It’s six weeks into my residency here, so much music has been written already and I’ve much to share since my last post but I’ll try to condense it as best I can. I'm writing this on a late train back from London to Stratford. After a working weekend and many days of writing, recording and listening, it’s an interesting challenge to be playing with words.
So much of my work depends on hours in ‘musical confinement’, inventing, experimenting, playing, writing the ‘dots on the washing line’, orchestrating, preparing scores, parts, editing. So constructing a sentence can be an unusual event in my day! I guess it’s part and parcel of the job with the RSC... to keep striving to express through language. Thanks to the RSC website folk for encouraging me to write this blog; it’s a great refresher and away from the rhythms, chords and melodies that keep me company day and night! I‘m in the stage of a project where the music literally wakes me in the night, is my morning alarm call and the lullaby which sends me to sleep.
However there rarely goes a day when I don’t work and engage with other people. I absolutely love working in theatre because collaboration is at the heart of it. You are always communicating with your fellow creatives, exploring what connects us, what approach may be right for the work and how can music and sound support the emotional integrity, the drama, the pace. Whether you are communicating with the director, the stage manager, the actors, the other musicians you work with, together we grapple with text and narrative and aspire to serve the piece to the best of our abilities.
This brings me to one of my favourite parts of this process which I’m right in the middle of. For the two new plays, The Earthworks and Myth I’m currently writing for there is not a live band or any actor/ musicians performing the music. Instead the RSC music department has set up recording sessions for these productions. I’ve had the privilege of working with one of the in house players at the RSC Jim Jones (pictured) who has played percussion with the company for over 35 years. He completely committed to the music, practised in advance and performed beautifully on the day of recording playing marimba, vibraphone, bowed crotales (antique cymbals), drum and various shakers. He even brought instruments to session I’d not even thought of one of which was a waterphone, you can see that in the photo and if you listen carefully to the music for Earthworks you will be able to hear it too!
The music team engaged a brilliant recording engineer Tom Ford and an exceptional cellist, Matthew Forbes (pictured below) who has also brought something really special to the music. I’m now incorporating this crucial live sound into the scores and very much looking forward to the next stage which is collaborating with Steve Atkinson, RSC’s in house sound designer. His talent, ideas and guidance have already infused my work and together we will hopefully serve these productions well.

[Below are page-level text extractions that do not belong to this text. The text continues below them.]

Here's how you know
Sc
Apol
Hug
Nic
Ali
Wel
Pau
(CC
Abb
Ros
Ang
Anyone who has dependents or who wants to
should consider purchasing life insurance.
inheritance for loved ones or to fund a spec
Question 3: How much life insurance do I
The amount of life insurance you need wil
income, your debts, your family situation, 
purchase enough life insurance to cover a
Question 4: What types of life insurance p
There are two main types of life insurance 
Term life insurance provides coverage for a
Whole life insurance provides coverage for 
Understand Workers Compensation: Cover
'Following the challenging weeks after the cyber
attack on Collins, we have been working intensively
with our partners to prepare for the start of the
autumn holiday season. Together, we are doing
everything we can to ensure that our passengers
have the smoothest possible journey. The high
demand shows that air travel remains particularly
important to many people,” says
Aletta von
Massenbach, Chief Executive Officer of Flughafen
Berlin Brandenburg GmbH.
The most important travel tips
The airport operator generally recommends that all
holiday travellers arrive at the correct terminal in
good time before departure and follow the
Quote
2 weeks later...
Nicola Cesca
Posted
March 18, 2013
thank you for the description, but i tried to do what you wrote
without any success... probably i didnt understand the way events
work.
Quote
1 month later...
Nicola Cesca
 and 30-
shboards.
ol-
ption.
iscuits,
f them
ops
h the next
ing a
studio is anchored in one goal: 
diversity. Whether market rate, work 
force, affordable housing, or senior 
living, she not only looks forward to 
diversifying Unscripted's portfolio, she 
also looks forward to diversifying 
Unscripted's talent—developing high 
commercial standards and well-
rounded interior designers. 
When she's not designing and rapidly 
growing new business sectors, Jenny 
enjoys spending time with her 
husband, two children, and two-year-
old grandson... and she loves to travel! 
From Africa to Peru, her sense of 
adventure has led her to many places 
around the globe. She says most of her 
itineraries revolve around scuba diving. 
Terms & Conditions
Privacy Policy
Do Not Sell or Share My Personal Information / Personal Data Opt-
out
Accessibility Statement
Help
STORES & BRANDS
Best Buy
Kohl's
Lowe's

The environment, the people, the history, the shows and work spaces I’ve had chance to experience here at the RSC continues to blow my mind. I do get back to my studio in London now and then and run ideas past my colleagues there. I’m still feeling very lucky, I know I would not be doing what I’m doing now without my close friends, family and musicians I’m blessed to have in my life. However I’m starting to feel more ‘at home’ in beautiful Stratford-upon Avon and already feel like I’m making new and meaningful connections here... I can’t wait to see what music and friendship they’ll inspire.